* **WORK TO DO**: Convert the lines from the start of the records through the line containing "title Example: Tomcat, mod_jk" into a numbered list, skipping blank lines and leaving the pictures out of your answer.

* **MATERIAL PROVIDED**:
* * * *
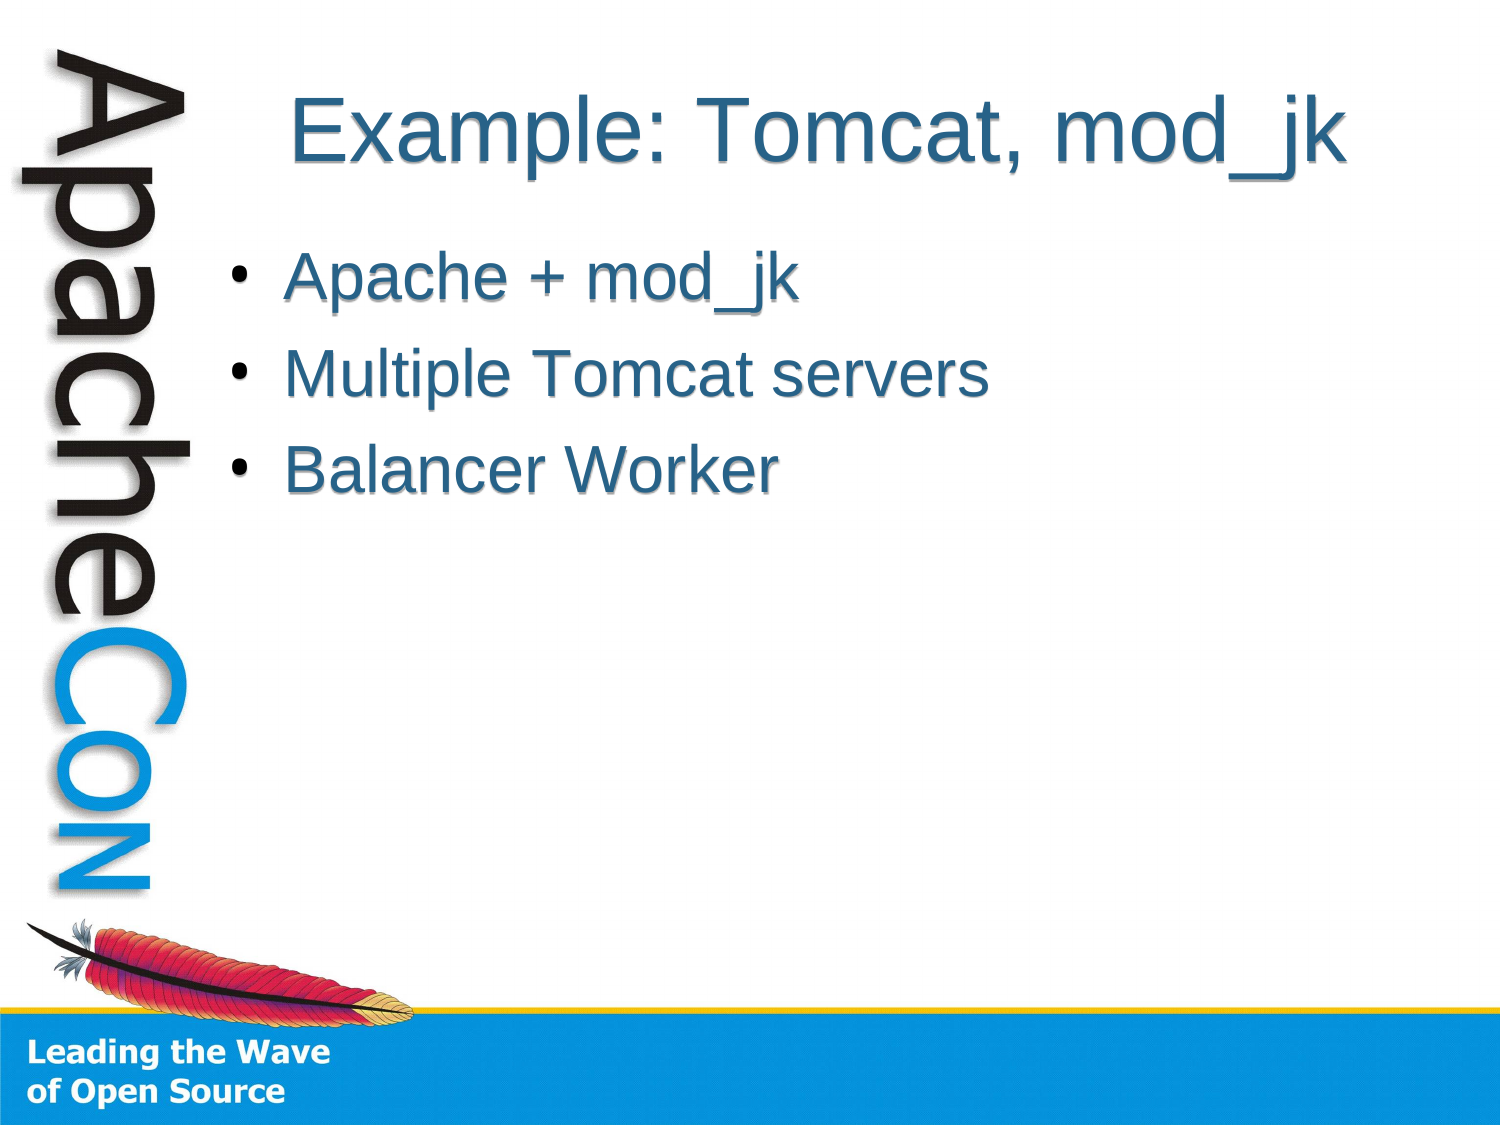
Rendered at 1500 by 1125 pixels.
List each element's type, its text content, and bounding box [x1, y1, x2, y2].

list Apache + mod_jk Multiple Tomcat servers Balancer Worker [212, 224, 1426, 913]
title Example: Tomcat, mod_jk [212, 62, 1426, 188]
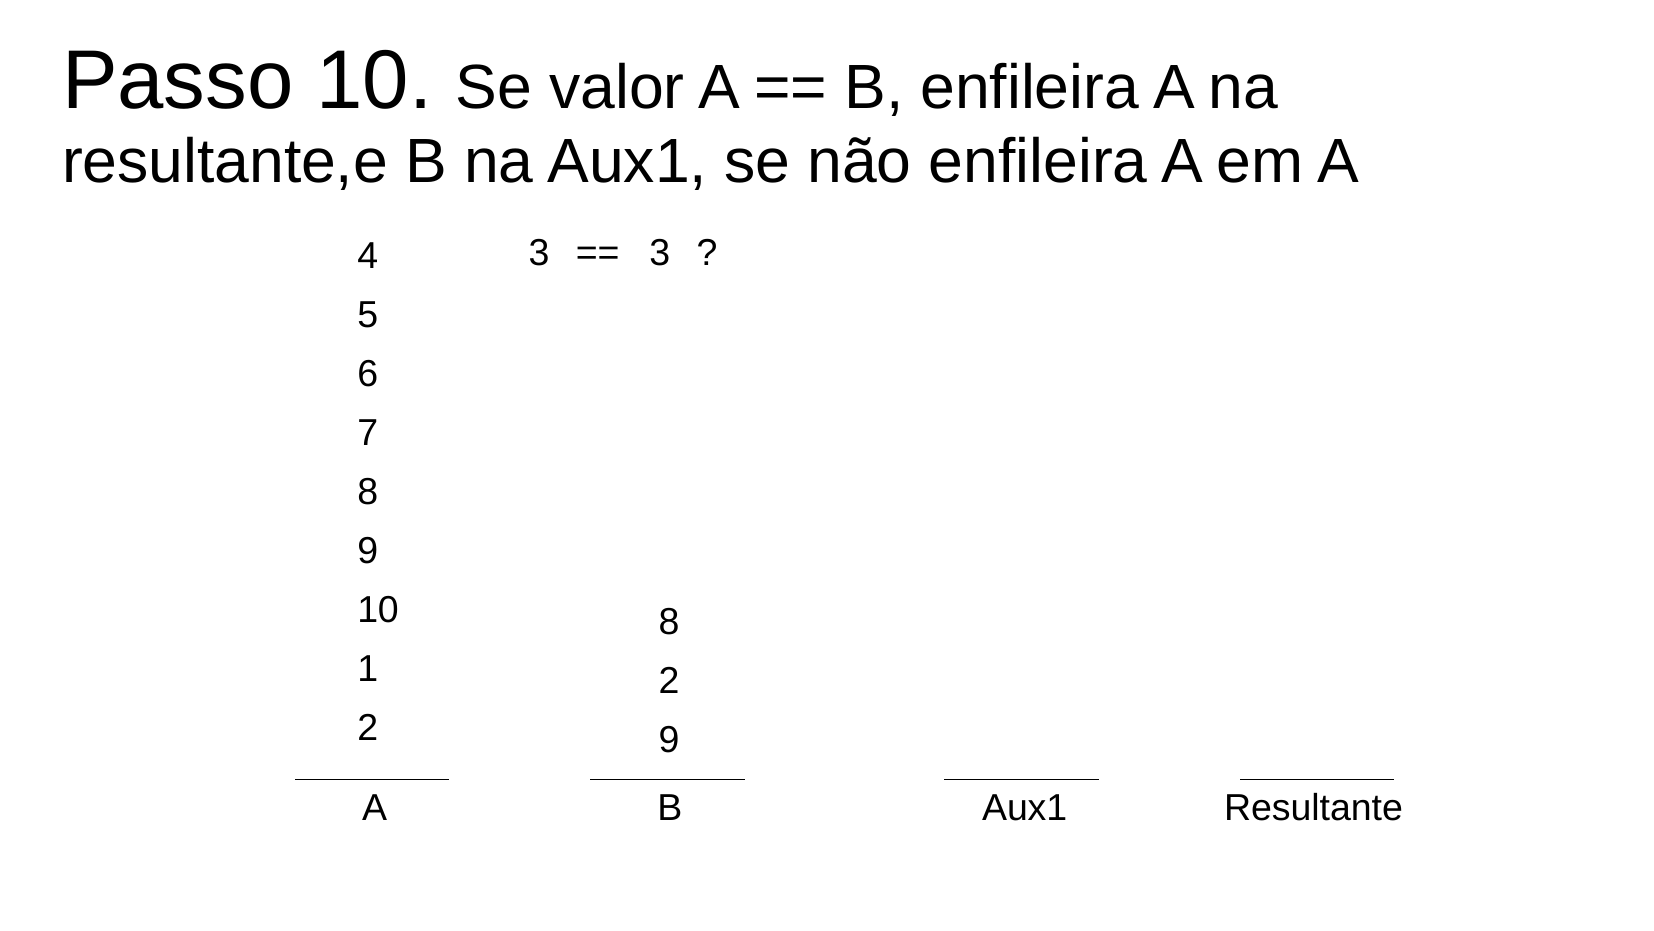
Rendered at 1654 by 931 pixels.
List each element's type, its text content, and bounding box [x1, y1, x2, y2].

text_box Passo 10. Se valor A == B, enfileira A na resultante,e B na Aux1, se não enfileira A em A [47, 25, 1607, 274]
text_box 4 [342, 226, 393, 284]
text_box 5 [342, 285, 393, 343]
text_box ? [681, 224, 733, 282]
text_box Resultante [1209, 779, 1418, 837]
text_box B [642, 780, 698, 837]
text_box A [347, 779, 508, 837]
text_box 3 [513, 224, 561, 282]
text_box 2 [342, 699, 426, 756]
text_box 9 [643, 710, 695, 768]
text_box 2 [643, 651, 695, 709]
text_box 8 [643, 592, 695, 650]
text_box 6 [342, 344, 393, 402]
text_box 7 [342, 403, 393, 461]
text_box Aux1 [967, 780, 1083, 837]
text_box 9 [342, 521, 393, 579]
text_box 8 [342, 462, 393, 520]
text_box == [561, 224, 635, 282]
text_box 10 [342, 580, 426, 638]
text_box 3 [635, 224, 681, 282]
text_box 1 [342, 640, 426, 697]
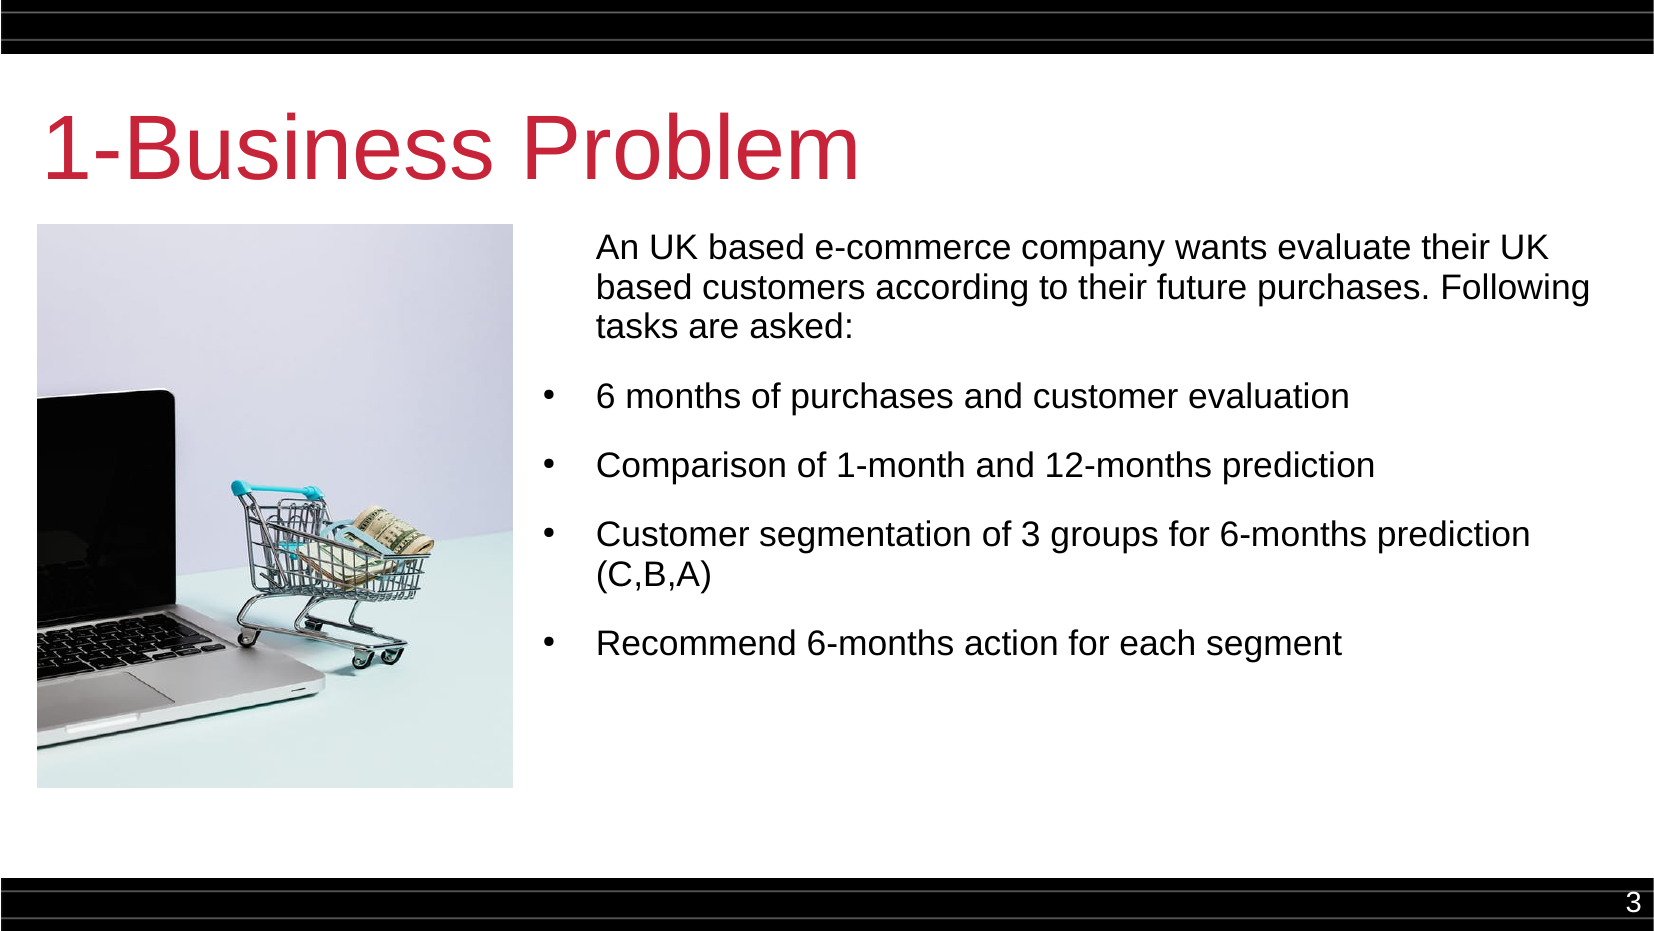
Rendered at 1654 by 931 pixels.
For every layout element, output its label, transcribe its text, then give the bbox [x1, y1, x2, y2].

title 1-Business Problem [41, 69, 1501, 226]
picture [1, 878, 1654, 931]
picture [1, 0, 1654, 54]
list An UK based e-commerce company wants evaluate their UK based customers according to their future purchases. Following tasks are asked: 6 months of purchases and customer evaluation Comparison of 1-month and 12-months prediction Customer segmentation of 3 groups for 6-months prediction (C,B,A) Recommend 6-months action for each segment [525, 227, 1651, 751]
picture [37, 224, 513, 788]
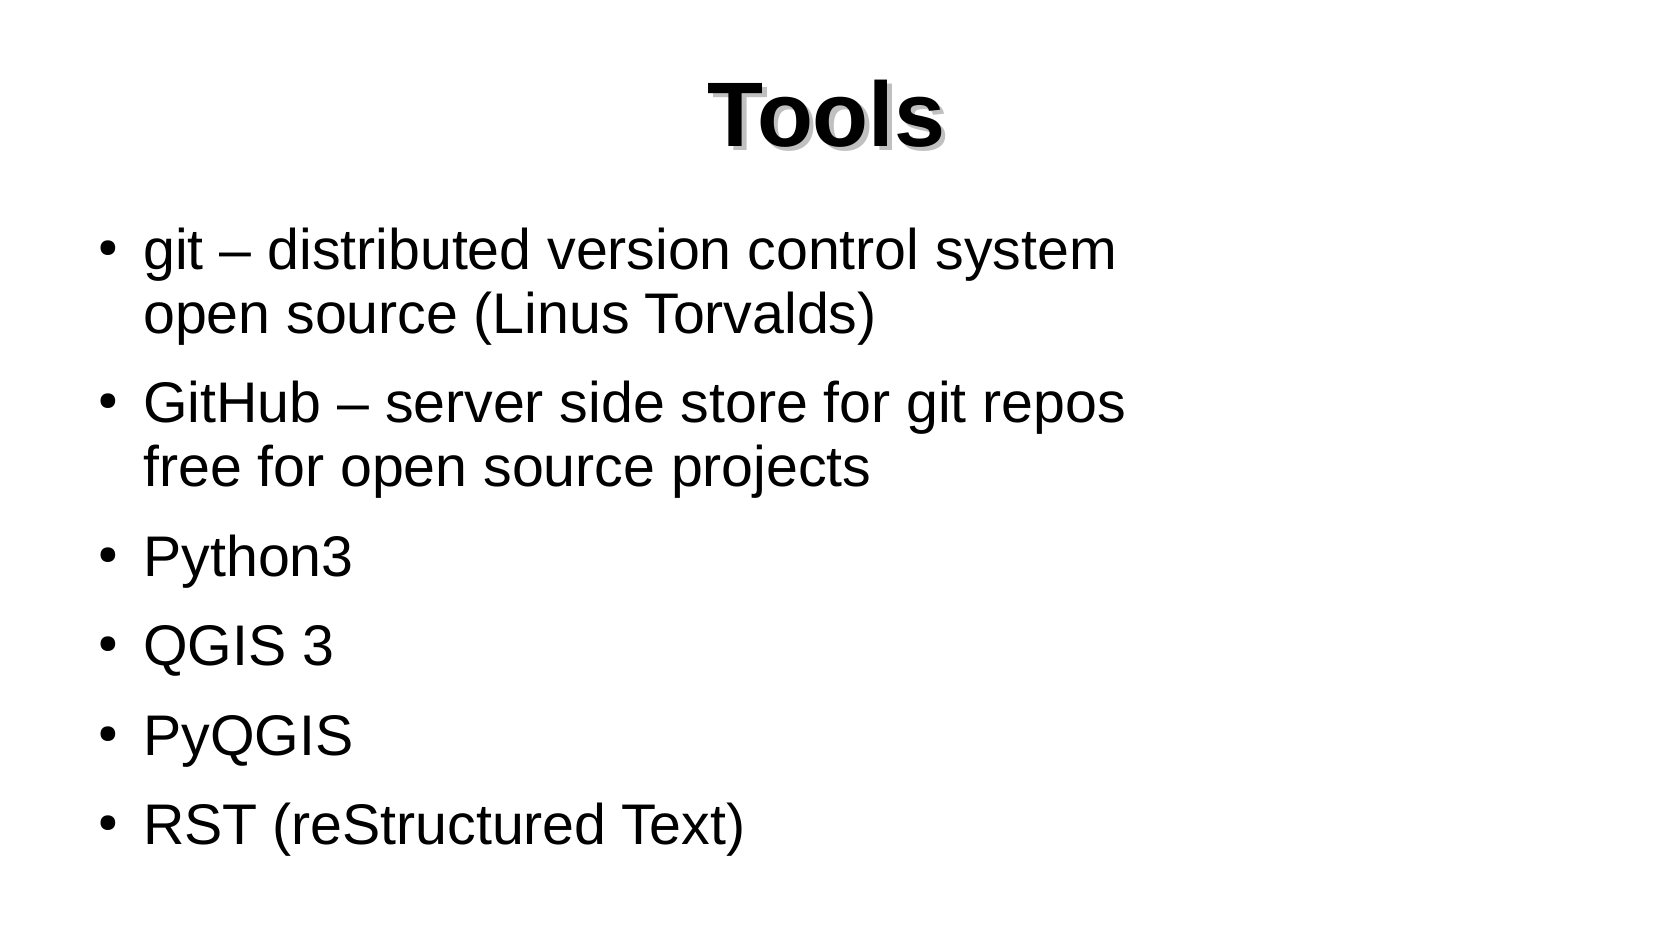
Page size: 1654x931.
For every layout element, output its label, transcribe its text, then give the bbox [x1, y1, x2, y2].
* * * *
* **COMPLETE ANSWER**:
1. Rendered at 1500 by 1125 pixels.
2. List each element's type, its text content, and bounding box [x1, y1, x2, y2].
3. list Apache + mod_jk Multiple Tomcat servers Balancer Worker [212, 224, 1426, 913]
4. title Example: Tomcat, mod_jk [212, 62, 1426, 188]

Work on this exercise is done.